Im Atomland Frankreich wachsen Skepsis und Unbehagen

Der deutsche Nachbar ist in Sachen Kernergie führend in Europa. Doch der Konsens bröckelt.

Paris. Im engsten Kreise treuer Berater und Parteifreunde steckte Frankreichs Präsident den Kurs in der anschwellenden Atomkraft-Debatte klar ab. Die Frage eines Ausstiegs stelle sich schlichtweg nicht, dozierte Nicolas Sarkozy, weil Frankreich weltweit über den sichersten Park an Atomkraftwerken verfüge.

Während die Regierung auf der anderen Rheinseite die Energiewende einläutet und vorübergehend sieben Reaktoren vom Netz nimmt und während auch die Menschen im eigenen Land ein Gefühl des Unbehagens beschleicht, hält Sarkozy demonstrativ, beinahe trotzig Kurs.
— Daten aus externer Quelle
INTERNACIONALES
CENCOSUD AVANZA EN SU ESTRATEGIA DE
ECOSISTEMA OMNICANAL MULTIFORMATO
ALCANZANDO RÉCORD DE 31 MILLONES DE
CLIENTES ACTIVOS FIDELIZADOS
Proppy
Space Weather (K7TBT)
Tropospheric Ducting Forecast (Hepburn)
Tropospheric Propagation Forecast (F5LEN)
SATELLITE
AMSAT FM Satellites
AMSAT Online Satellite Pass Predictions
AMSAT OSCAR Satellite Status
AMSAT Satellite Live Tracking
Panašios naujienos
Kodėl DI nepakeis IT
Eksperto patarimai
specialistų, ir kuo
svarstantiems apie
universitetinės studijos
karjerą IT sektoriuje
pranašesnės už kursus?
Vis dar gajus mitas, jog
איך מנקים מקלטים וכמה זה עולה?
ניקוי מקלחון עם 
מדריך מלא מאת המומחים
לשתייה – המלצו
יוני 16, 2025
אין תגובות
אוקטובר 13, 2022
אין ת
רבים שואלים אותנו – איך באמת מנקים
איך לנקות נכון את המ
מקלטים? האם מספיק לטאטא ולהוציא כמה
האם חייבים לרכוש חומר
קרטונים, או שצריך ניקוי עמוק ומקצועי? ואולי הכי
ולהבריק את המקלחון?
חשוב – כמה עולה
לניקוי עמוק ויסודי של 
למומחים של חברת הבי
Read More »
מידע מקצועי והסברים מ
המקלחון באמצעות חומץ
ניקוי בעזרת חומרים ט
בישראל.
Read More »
Frankreich ist in Europa seit jeher die Nummer eins in Sachen Kernenergie, fast 80 Prozent des Stroms werden aus den 58 Atomkraftwerken gewonnen. Dass sich Sarkozy im Ausland als Frankreichs oberster Atomlobbyist betätigt, steht quasi in seinem „Arbeitsvertrag“.

Der Atomkonzern Areva wie auch die Energieriesen EDF und GDF Suez befinden sich zu hundert Prozent in Staatsbesitz. Kein Wunder, dass in Frankreich ein breiter Konsens in Sachen Kernenergie besteht.

Die konservativen Gaullisten sind leidenschaftlich dafür, die Sozialisten natürlich auch, und selbst der mögliche grüne Präsidentschaftskandidat Nicolas Hulot gilt als „pro-nucleaire“. Doch nun hat der drohende Super-Gau in Japan auch die Franzosen aufgeschreckt. Auf einmal machen sich Ernüchterung, Unbehagen und Skepsis breit.

Bezeichnend ist die Titelseite der Zeitung „Le Parisien“ vom Montag. „Müssen wir Angst vor der Kernenergie haben?“ fragte das Pariser Massenblatt mit Blick auf Japan besorgt.

Daniel Cohn-Bendit, Grünen-Fraktionschef im Europaparlament und Anführer des Pariser Mai, dringt auf eine Volksabstimmung. Besonders umstritten ist unter Umweltschützern das elsässische Atomkraftwerk Fessenheim zwischen Mulhouse und Freiburg. Frankreichs ältester Reaktor, in den 1970ern ans Netz gegangen, hat sich als besonders anfällig für Störungen erwiesen, außerdem liegt er in einer erdbebengefährdeten Region am Oberrhein.